### YOUR INSTRUCTIONS
If a line in the data holds the string "output", list it.

### Machine-readable hardware designs
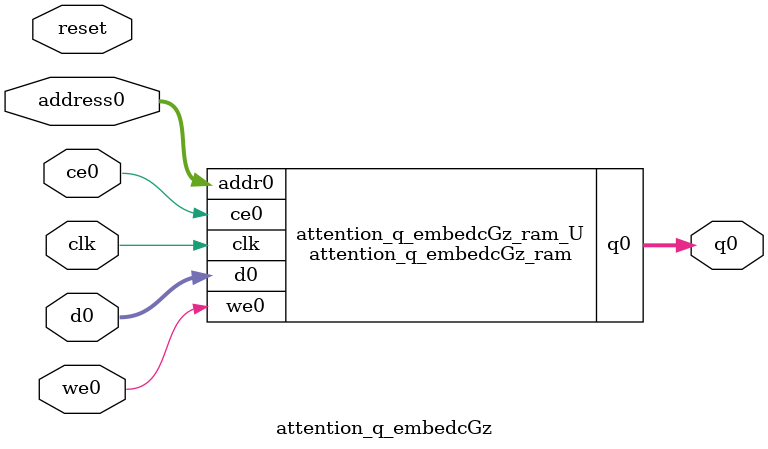
<source format=v>
`timescale 1 ns / 1 ps
module attention_q_embedcGz_ram (addr0, ce0, d0, we0, q0,  clk);

parameter DWIDTH = 38;
parameter AWIDTH = 5;
parameter MEM_SIZE = 24;

input[AWIDTH-1:0] addr0;
input ce0;
input[DWIDTH-1:0] d0;
input we0;
output reg[DWIDTH-1:0] q0;
input clk;

(* ram_style = "distributed" *)reg [DWIDTH-1:0] ram[0:MEM_SIZE-1];




always @(posedge clk)  
begin 
    if (ce0) begin
        if (we0) 
            ram[addr0] <= d0; 
        q0 <= ram[addr0];
    end
end


endmodule

`timescale 1 ns / 1 ps
module attention_q_embedcGz(
    reset,
    clk,
    address0,
    ce0,
    we0,
    d0,
    q0);

parameter DataWidth = 32'd38;
parameter AddressRange = 32'd24;
parameter AddressWidth = 32'd5;
input reset;
input clk;
input[AddressWidth - 1:0] address0;
input ce0;
input we0;
input[DataWidth - 1:0] d0;
output[DataWidth - 1:0] q0;



attention_q_embedcGz_ram attention_q_embedcGz_ram_U(
    .clk( clk ),
    .addr0( address0 ),
    .ce0( ce0 ),
    .we0( we0 ),
    .d0( d0 ),
    .q0( q0 ));

endmodule


</source>
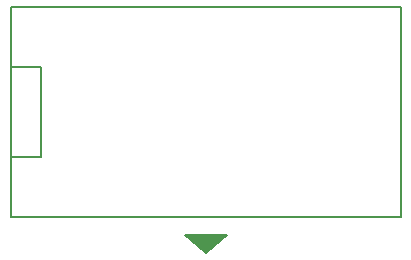
<source format=gbr>
G04 #@! TF.GenerationSoftware,KiCad,Pcbnew,(5.1.9-0-10_14)*
G04 #@! TF.CreationDate,2021-04-12T21:42:41-07:00*
G04 #@! TF.ProjectId,cart,63617274-2e6b-4696-9361-645f70636258,1.0-dev3*
G04 #@! TF.SameCoordinates,Original*
G04 #@! TF.FileFunction,Legend,Top*
G04 #@! TF.FilePolarity,Positive*
%FSLAX46Y46*%
G04 Gerber Fmt 4.6, Leading zero omitted, Abs format (unit mm)*
G04 Created by KiCad (PCBNEW (5.1.9-0-10_14)) date 2021-04-12 21:42:41*
%MOMM*%
%LPD*%
G01*
G04 APERTURE LIST*
%ADD10C,0.200000*%
%ADD11C,0.150000*%
G04 APERTURE END LIST*
D10*
G36*
X139700000Y-123698000D02*
G01*
X137922000Y-122174000D01*
X141478000Y-122174000D01*
X139700000Y-123698000D01*
G37*
X139700000Y-123698000D02*
X137922000Y-122174000D01*
X141478000Y-122174000D01*
X139700000Y-123698000D01*
D11*
X125730000Y-115570000D02*
X125730000Y-107950000D01*
X156210000Y-102870000D02*
X156210000Y-120650000D01*
X123190000Y-102870000D02*
X156210000Y-102870000D01*
X123190000Y-107950000D02*
X123190000Y-102870000D01*
X123190000Y-107950000D02*
X125730000Y-107950000D01*
X123190000Y-115570000D02*
X123190000Y-107950000D01*
X125730000Y-115570000D02*
X123190000Y-115570000D01*
X123190000Y-120650000D02*
X123190000Y-115570000D01*
X123190000Y-120650000D02*
X156210000Y-120650000D01*
M02*

</source>
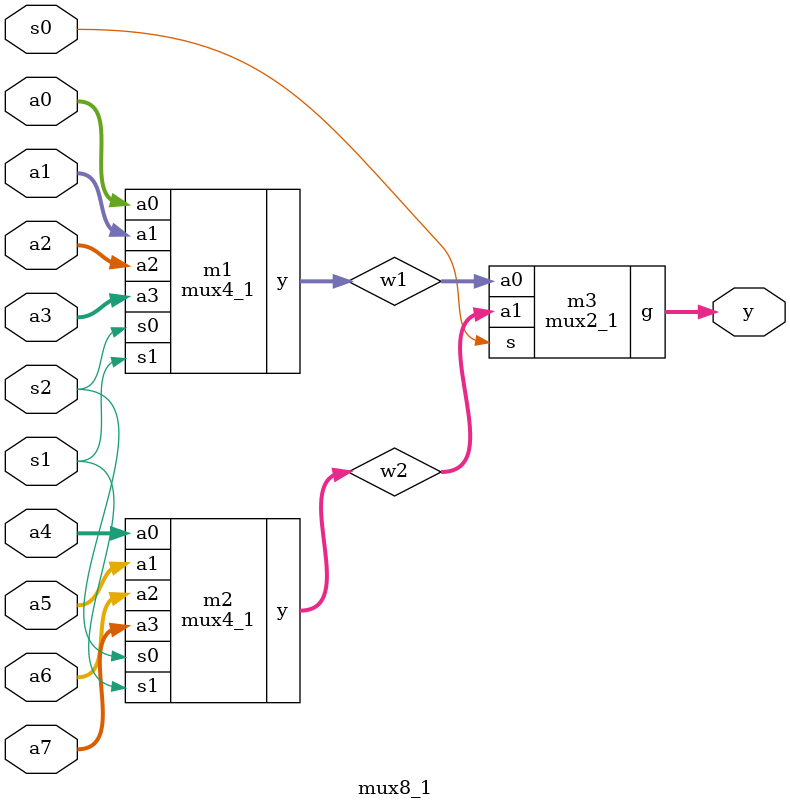
<source format=sv>
module mux2_1(input logic[3:0] a0,a1,
             input logic s,
             output logic[3:0] g);
             assign g = s?a1:a0;
endmodule
module mux4_1(input logic [3:0]a0,a1,a2,a3,
            input logic s1,s0,
            output logic [3:0]y);
            logic [3:0]w1,w2;
            mux2_1 m1(a0,a1,s1,w1);
             mux2_1 m2(a2,a3,s1,w2);
             mux2_1 m3(w1,w2,s0,y);
endmodule
module mux8_1(
    input logic [3:0]a0,a1,a2,a3,a4,a5,a6,a7,
    input logic s2,s1,s0,
    output logic [3:0]y);
    logic [3:0]w1,w2;
    mux4_1 m1(a0,a1,a2,a3,s1,s2,w1);
     mux4_1 m2(a4,a5,a6,a7,s1,s2,w2);
    mux2_1 m3(w1,w2,s0,y);
endmodule

</source>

### WRITTEN RESPONSE
output reg[DWIDTH-1:0] q0;
output[DataWidth - 1:0] q0;
             output logic[3:0] g);
            output logic [3:0]y);
    output logic [3:0]y);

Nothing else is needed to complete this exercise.